Using this yardstick, I will begin by giving my Political Brass Balls award to Moses. By forthrightly raising this issue with full knowledge of the political hazards, Moses has demonstrated true leadership in bringing to the forefront a recognition of inherent inequities in the current system configuration, and that no measure that may offer promise to address those questions in a substantive fashion, regardless of its political volatility, should be summarily dismissed. And, it bears repeating that Moses has not stated that merger is definitively the mechanism that is guaranteed to solve the problem, but that it would be irresponsible to peremptorily eliminate the notion in any comprehensive discussion to solve these equity questions.

I agree with some other posters that Moses has not necessarily been on the forefront in some areas of land-use and development, but his courageous posture on what is, at its core, a fundamental social justice and equity issue, gets my vote.

Similarly, I concur with many of the (reasonable) posters' concerns about Margaret's leadership style. As well, in addition to the affordable housing issues raised by Ruby, no one has gone unscathed--Margaret advanced the idea a while ago that Orange Community Housing and Land Trust (disclosure: I serve on OCHLT's Board of Directors) should get out of the business of new construction: This is a curious and troubling position given that the creation of new, permanently affordable stock is central to the organization's mission.

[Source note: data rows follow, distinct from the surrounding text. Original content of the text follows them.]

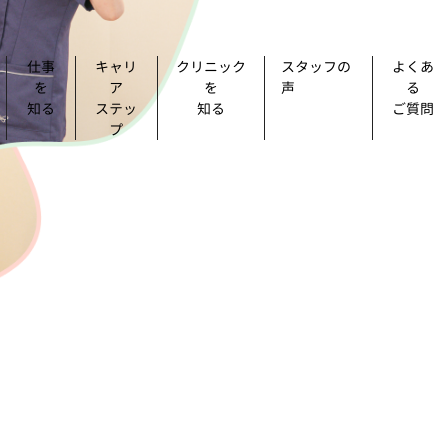
仕事
キャリ
クリニック
スタッフの
よくあ
を
ア
を
声
る
知る
ステッ
知る
ご質問
プ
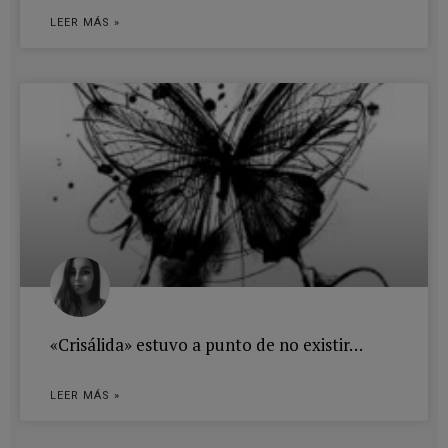
LEER MÁS »
«Crisálida» estuvo a punto de no existir…
LEER MÁS »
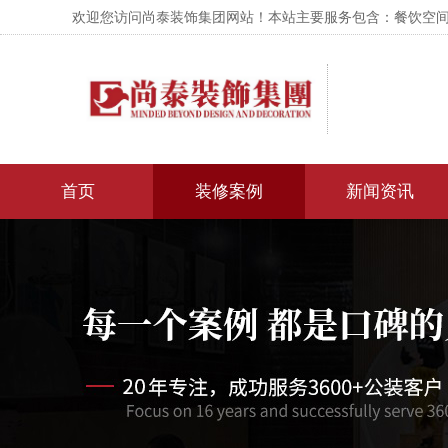
欢迎您访问尚泰装饰集团网站！本站主要服务包含：餐饮空间设
首页
装修案例
新闻资讯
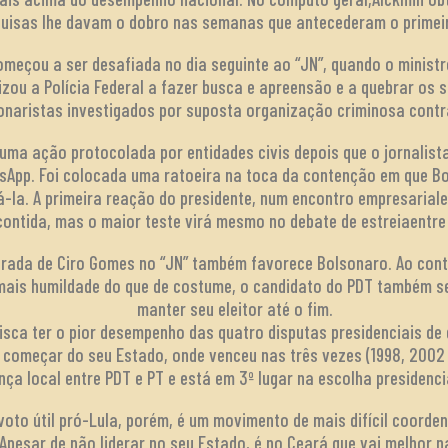
uisas lhe davam o dobro nas semanas que antecederam o primei
omeçou a ser desafiada no dia seguinte ao “JN”, quando o minist
zou a Polícia Federal a fazer busca e apreensão e a quebrar os s
naristas investigados por suposta organização criminosa contra
uma ação protocolada por entidades civis depois que o jornalist
tsApp. Foi colocada uma ratoeira na toca da contenção em que B
á-la. A primeira reação do presidente, num encontro empresaria
contida, mas o maior teste virá mesmo no debate de estreiaentr
erada de Ciro Gomes no “JN” também favorece Bolsonaro. Ao cont
mais humildade do que de costume, o candidato do PDT também s
manter seu eleitor até o fim.
rrisca ter o pior desempenho das quatro disputas presidenciais d
A começar do seu Estado, onde venceu nas três vezes (1998, 2002
nça local entre PDT e PT e está em 3º lugar na escolha presidenc
voto útil pró-Lula, porém, é um movimento de mais difícil coord
 Apesar de não liderar no seu Estado, é no Ceará que vai melhor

Recognizing the above, Margaret has been a tireless leader in advancing watershed protection, protection of the Bolin and Morgan Creek corridors and comprehensive land-use planning--Although her emphasis and approach frequently differ significantly from mine.

On what has become the central issue, however, Margaret has refused to be backed into a corner to repeat the 'Separation Today, Tomorrow, and Forever' (sic) mantra on the merger issue. While anti-merger advocates characterize this position as unresponsive, I would argue that in taking this posture, Margaret is refusing to simply be reactive. Rather, what she has advocated is that the county engage in a comprehensive disccussion to study the issue, and let the chips fall where they may after a process of objective deliberation--a task that will surely be difficult, and has been lamentably absent in the heated 'discussion' that has taken place thus far.(Hint--Professional consulting/facilitation firms can help greatly). As such, I will vote for Margaret as well, and hope that some of the reasonable critiques that have been offered will be taken to heart.

None of this should be taken to denigrate the honorable service and largely thoughtful campaigns run by Pam and Val. They are dedicated and sincere people. But in the mean, to take an ironclad position on an issue as complicated as how to address the fundamental inequities in our school systems without agreeing to move forward with a process to evaluate all of the alternatives does not IMHO, lead us to the best result.

I will freely admit that my perspective is colored by my own experience as a lightning rod (see downtown development and connectivity in Carrboro)--But if you can articulate a clear vision, weather the storms of controversy, articulate a clear vision and include the community in these decision making processes, the results, while they wil never satisfy everyone and won't happen overnight, can be spectacular.Conversely, while one can squish about on a controversial issue to the point that no one is furious, one does so at the risk of winding up with measures that look good on a campaign brochure, but as a practical matter, produce squat.

As a final note, I have not agreed with anyone I've worked with and supported in this business 100% of the time (okay, maybe Joal Hall Broun--Can't think of any beefs now), and have had strong disagreements with many from time to time. But, a willingness to tackle the big issues head-on, from a principled perspective, with a willingness to listen and accommodate, are characteristics that I trust and admire.

So That's my 2 cents. I am available for pelting with overripe vegetation by appointment only.